» Exercise requirements:
In the material below, some lines carry "down". Copy each such line.

» Available records:

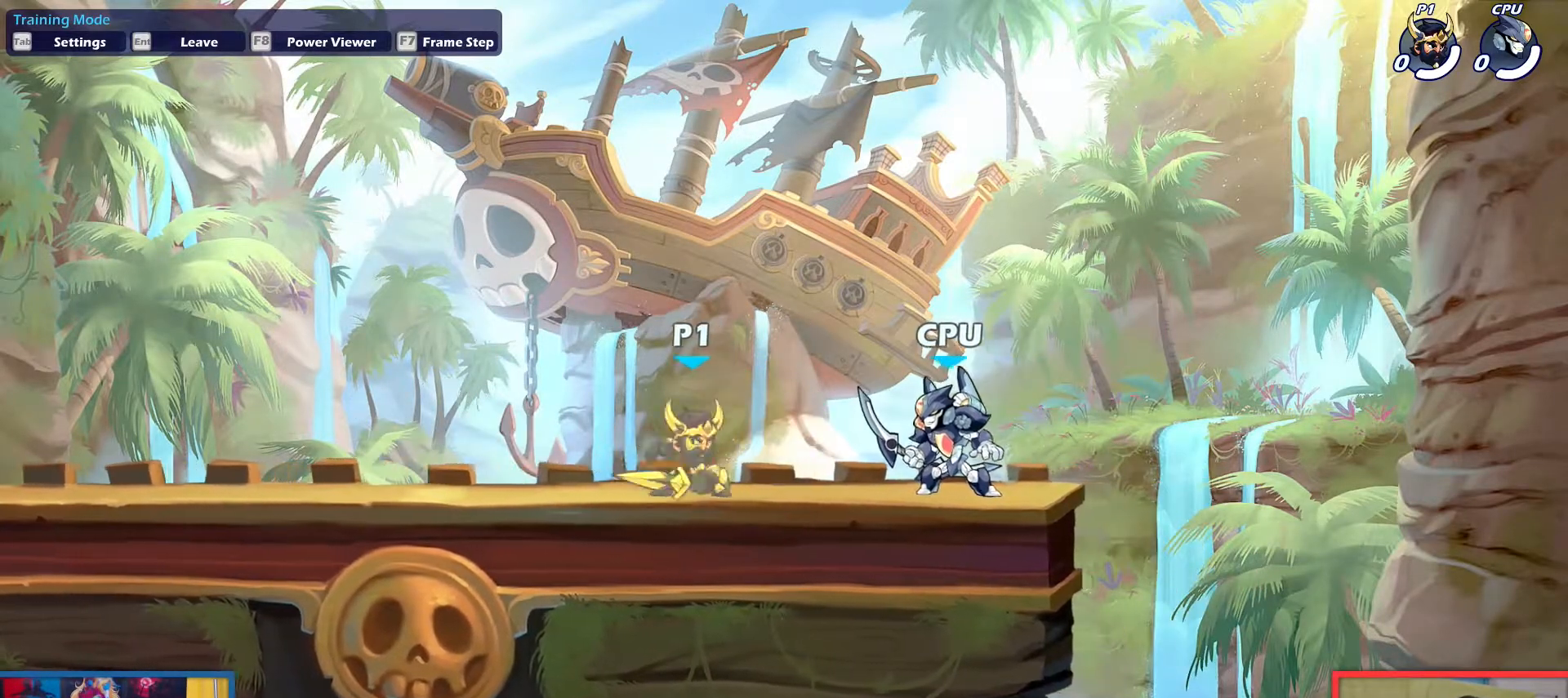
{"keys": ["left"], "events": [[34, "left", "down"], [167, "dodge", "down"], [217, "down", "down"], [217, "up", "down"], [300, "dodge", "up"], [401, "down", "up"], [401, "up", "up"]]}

...

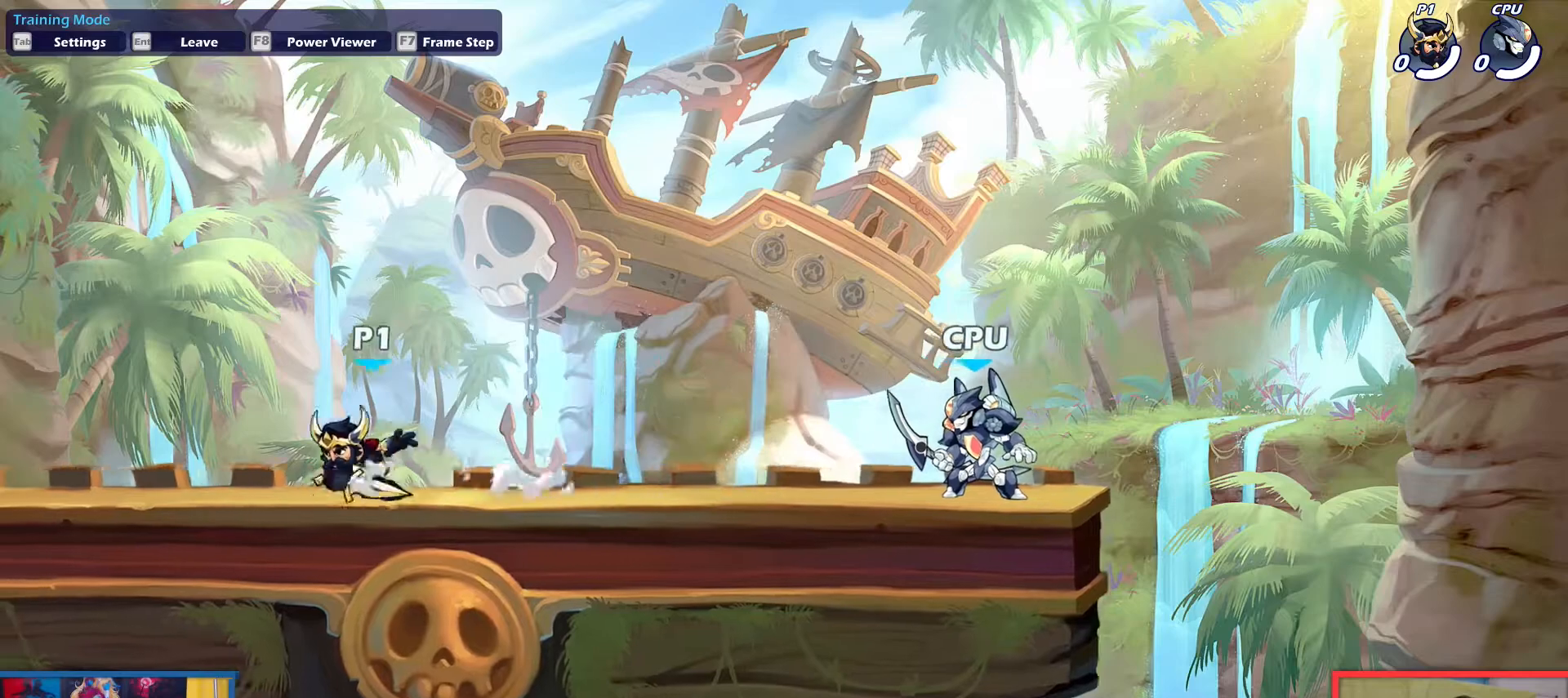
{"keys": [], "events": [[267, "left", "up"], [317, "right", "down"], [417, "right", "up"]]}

* * *

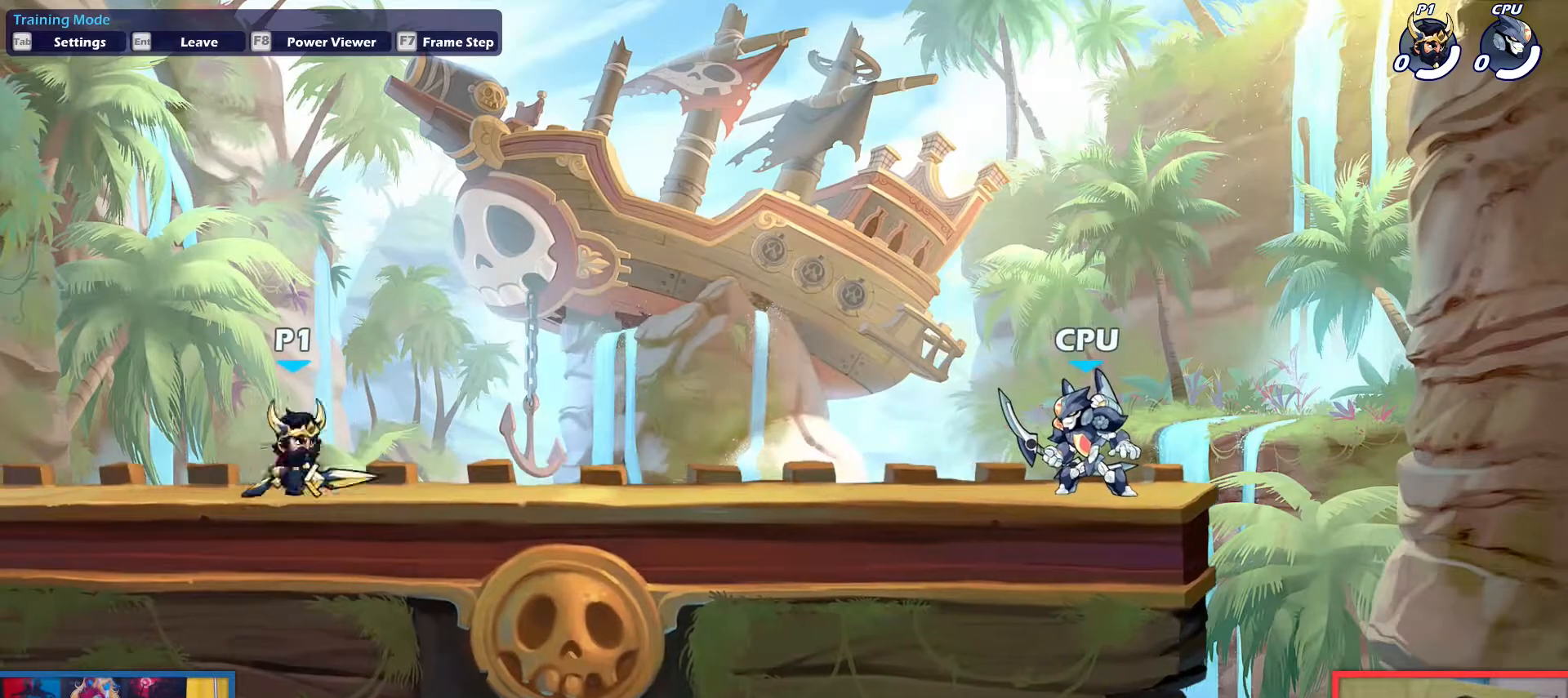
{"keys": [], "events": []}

» Response below:
{"keys": ["left"], "events": [[34, "left", "down"], [167, "dodge", "down"], [217, "down", "down"], [217, "up", "down"], [300, "dodge", "up"], [401, "down", "up"], [401, "up", "up"]]}
{"keys": [], "events": [[267, "left", "up"], [317, "right", "down"], [417, "right", "up"]]}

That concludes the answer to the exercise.